____ MATERIAL PROVIDED
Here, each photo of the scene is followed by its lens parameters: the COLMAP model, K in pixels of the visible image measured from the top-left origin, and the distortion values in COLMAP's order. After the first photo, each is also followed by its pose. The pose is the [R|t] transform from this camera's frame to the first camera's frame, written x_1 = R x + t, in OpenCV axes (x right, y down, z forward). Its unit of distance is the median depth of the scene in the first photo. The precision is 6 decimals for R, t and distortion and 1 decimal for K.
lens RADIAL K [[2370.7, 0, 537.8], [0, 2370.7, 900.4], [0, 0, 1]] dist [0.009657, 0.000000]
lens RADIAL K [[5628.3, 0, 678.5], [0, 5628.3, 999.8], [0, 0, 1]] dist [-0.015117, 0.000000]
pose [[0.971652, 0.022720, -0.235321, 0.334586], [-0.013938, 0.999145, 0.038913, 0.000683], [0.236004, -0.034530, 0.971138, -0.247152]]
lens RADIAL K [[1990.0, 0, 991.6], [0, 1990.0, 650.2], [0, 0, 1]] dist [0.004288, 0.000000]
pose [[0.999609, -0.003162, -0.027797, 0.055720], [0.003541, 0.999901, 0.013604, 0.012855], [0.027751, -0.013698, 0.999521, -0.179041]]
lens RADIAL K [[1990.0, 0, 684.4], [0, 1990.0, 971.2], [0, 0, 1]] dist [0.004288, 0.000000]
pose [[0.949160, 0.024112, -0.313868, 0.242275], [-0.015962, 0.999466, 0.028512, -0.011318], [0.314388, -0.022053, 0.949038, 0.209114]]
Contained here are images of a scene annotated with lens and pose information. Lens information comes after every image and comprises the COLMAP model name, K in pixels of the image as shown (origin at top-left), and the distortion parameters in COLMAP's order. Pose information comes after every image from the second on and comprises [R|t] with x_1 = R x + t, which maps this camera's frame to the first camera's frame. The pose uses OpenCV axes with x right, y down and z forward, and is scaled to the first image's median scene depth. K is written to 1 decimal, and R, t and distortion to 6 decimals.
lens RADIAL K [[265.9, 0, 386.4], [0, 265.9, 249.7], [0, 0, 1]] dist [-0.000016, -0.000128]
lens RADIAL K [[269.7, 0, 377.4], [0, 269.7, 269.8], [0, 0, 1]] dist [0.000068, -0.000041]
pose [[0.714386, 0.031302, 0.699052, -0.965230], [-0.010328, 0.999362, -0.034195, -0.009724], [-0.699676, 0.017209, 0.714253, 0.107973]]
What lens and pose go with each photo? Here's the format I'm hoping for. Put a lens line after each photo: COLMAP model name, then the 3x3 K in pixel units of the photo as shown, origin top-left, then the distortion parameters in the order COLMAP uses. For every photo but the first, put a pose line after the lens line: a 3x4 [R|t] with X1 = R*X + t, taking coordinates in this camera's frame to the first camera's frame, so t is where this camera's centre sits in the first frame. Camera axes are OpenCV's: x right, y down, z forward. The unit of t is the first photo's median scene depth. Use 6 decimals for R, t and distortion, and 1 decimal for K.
________
» TASK GOAL
An exact copy of every entry is what's needed, so retype them all.

» OUTPUT FOR THIS EXERCISE
Here, each photo of the scene is followed by its lens parameters: the COLMAP model, K in pixels of the visible image measured from the top-left origin, and the distortion values in COLMAP's order. After the first photo, each is also followed by its pose. The pose is the [R|t] transform from this camera's frame to the first camera's frame, written x_1 = R x + t, in OpenCV axes (x right, y down, z forward). Its unit of distance is the median depth of the scene in the first photo. The precision is 6 decimals for R, t and distortion and 1 decimal for K.
lens RADIAL K [[2370.7, 0, 537.8], [0, 2370.7, 900.4], [0, 0, 1]] dist [0.009657, 0.000000]
lens RADIAL K [[5628.3, 0, 678.5], [0, 5628.3, 999.8], [0, 0, 1]] dist [-0.015117, 0.000000]
pose [[0.971652, 0.022720, -0.235321, 0.334586], [-0.013938, 0.999145, 0.038913, 0.000683], [0.236004, -0.034530, 0.971138, -0.247152]]
lens RADIAL K [[1990.0, 0, 991.6], [0, 1990.0, 650.2], [0, 0, 1]] dist [0.004288, 0.000000]
pose [[0.999609, -0.003162, -0.027797, 0.055720], [0.003541, 0.999901, 0.013604, 0.012855], [0.027751, -0.013698, 0.999521, -0.179041]]
lens RADIAL K [[1990.0, 0, 684.4], [0, 1990.0, 971.2], [0, 0, 1]] dist [0.004288, 0.000000]
pose [[0.949160, 0.024112, -0.313868, 0.242275], [-0.015962, 0.999466, 0.028512, -0.011318], [0.314388, -0.022053, 0.949038, 0.209114]]
Contained here are images of a scene annotated with lens and pose information. Lens information comes after every image and comprises the COLMAP model name, K in pixels of the image as shown (origin at top-left), and the distortion parameters in COLMAP's order. Pose information comes after every image from the second on and comprises [R|t] with x_1 = R x + t, which maps this camera's frame to the first camera's frame. The pose uses OpenCV axes with x right, y down and z forward, and is scaled to the first image's median scene depth. K is written to 1 decimal, and R, t and distortion to 6 decimals.
lens RADIAL K [[265.9, 0, 386.4], [0, 265.9, 249.7], [0, 0, 1]] dist [-0.000016, -0.000128]
lens RADIAL K [[269.7, 0, 377.4], [0, 269.7, 269.8], [0, 0, 1]] dist [0.000068, -0.000041]
pose [[0.714386, 0.031302, 0.699052, -0.965230], [-0.010328, 0.999362, -0.034195, -0.009724], [-0.699676, 0.017209, 0.714253, 0.107973]]
What lens and pose go with each photo? Here's the format I'm hoping for. Put a lens line after each photo: COLMAP model name, then the 3x3 K in pixel units of the photo as shown, origin top-left, then the distortion parameters in the order COLMAP uses. For every photo but the first, put a pose line after the lens line: a 3x4 [R|t] with X1 = R*X + t, taking coordinates in this camera's frame to the first camera's frame, so t is where this camera's centre sits in the first frame. Camera axes are OpenCV's: x right, y down, z forward. The unit of t is the first photo's median scene depth. Use 6 decimals for R, t and distortion, and 1 decimal for K.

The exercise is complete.